Смотри-ко, вот и он. Беги, Ванюша,
встречай скорее маму. Зачерпни ей
пригоршню слёз, лицо умыть с дороги,
и молока грудного — ждать и пом[нить].
ЧТО ЭТО С НАМИ
Макать ба(ранку) в молоко,
легко довольствоваться малым
и, гром заслышав далеко,
уткнуть теплее в одеяло
мигренью раненый висок —
а в со(снах) капли и и(гол)ки —
и, от(вернувшись) на восток,
глаза закрыть и, будто с горки,
скользнуть… скользить, в ладони, в (те)нь
внутри(утро)бную, и глубже,
сквозь мякиш, в млечную капель…
А дождь — зашёптывает уши…
…В кроватке возится дитя,
укладываясь поудобней,
пихаясь пятками, кряхтя…
…А горка кажется о(гром)ной,
всё выше, выше, выше — и
вот-вот поймёшь из тайных знаков
бегущую строку: они…
…но дрёма… тьма… и гром куда-то…
Так мы течём водой в ночи.
Совместны, слиты, слитны, гласны
молчаньем тысячи причин,
нежны, нужны и ненапрасны…
Что ж это с нами?
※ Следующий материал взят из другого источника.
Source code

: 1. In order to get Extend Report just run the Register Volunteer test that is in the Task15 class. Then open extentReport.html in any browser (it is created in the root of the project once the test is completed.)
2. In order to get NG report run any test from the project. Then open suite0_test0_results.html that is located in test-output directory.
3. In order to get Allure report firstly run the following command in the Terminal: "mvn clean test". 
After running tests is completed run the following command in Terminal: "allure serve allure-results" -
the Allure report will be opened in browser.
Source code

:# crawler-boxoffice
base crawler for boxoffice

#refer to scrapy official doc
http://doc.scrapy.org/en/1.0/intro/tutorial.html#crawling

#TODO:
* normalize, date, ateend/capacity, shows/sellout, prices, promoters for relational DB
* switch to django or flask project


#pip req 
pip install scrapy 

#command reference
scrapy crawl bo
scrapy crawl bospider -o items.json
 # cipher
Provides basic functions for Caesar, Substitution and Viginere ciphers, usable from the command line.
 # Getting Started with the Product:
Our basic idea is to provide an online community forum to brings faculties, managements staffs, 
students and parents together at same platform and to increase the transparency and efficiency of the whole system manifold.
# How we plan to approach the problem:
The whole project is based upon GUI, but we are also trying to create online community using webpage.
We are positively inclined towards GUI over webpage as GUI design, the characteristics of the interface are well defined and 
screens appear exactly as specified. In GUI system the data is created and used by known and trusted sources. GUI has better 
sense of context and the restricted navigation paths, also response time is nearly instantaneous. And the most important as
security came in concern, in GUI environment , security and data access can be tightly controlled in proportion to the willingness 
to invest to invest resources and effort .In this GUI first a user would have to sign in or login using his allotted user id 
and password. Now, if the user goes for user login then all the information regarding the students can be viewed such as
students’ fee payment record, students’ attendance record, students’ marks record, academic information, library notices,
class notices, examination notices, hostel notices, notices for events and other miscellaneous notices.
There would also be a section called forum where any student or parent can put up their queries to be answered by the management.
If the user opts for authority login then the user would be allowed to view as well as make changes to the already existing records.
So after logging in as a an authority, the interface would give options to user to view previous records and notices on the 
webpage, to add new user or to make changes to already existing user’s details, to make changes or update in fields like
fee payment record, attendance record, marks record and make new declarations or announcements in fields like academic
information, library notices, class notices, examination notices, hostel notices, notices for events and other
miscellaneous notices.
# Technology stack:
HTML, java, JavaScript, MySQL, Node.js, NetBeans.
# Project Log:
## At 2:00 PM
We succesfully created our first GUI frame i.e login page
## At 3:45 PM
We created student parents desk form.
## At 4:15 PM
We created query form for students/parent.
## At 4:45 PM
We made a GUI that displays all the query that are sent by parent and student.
Говорят,
сквозь сны, как в щёлку-не-пробраться,
слепые смотрят в райский сад,
весь в блик(ах!) солнечного кварца.
40
(подражание Лорке)
Сорок сорок хвостами метут по снегу.
Сорок сорок рисуют углём и мелом.
Сорок сорок ко мне прилетели в гости.
Клюйте: зерно, ладонь до костей, и кости…
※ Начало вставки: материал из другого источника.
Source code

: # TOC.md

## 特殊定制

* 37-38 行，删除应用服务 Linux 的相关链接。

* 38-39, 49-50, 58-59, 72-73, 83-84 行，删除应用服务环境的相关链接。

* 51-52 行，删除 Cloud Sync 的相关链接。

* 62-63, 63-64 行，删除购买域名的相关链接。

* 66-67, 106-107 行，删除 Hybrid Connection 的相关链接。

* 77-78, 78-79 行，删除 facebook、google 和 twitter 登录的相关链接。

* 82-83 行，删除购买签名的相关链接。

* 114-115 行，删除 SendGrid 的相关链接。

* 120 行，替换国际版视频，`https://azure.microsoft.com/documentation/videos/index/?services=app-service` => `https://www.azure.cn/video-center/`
Сорок сорок взлетят и поднимут ветер!
Ветер сольётся с небом — одним на свете!..
Сорок сорок взлетят многокрылой птицей.
Я захотела в стае другой родиться.
Сорок сорок оставят следы в тетради.
Чёрные в белой, пре(красного) слова ради.
ГИЗЕЛЛЕ
1
Сквозь твои черты
прорастут цветы —
розы в сто шипов, раскалённый мак.
Дно стеклянных дней
(говори о ней),
об одной о ней, да не просто так:
золотая пчёлка отыщет щель,
проползёт бедром
(а ужалить жаль),
а потоп — потом,
а тепло — теперь,
остальное — шёлк, лепестки и май…
2
Гизелла танцует. Шаги будто дразнят споткнуться.
Шипы золотые на злых каблуках этой птицы.
Рисованой бабочки певчей, цветка перелётного.
Гизелла нежна обожжённо, а сальса опасная длится.
И тянутся ветви лесные к рукам её с гжельского блюдца.
Гизелла поёт. Шёлк и перец, торнадо и краеш-
ком — сл(ад)кая соль-не-просыпь из ресниц ошалелых!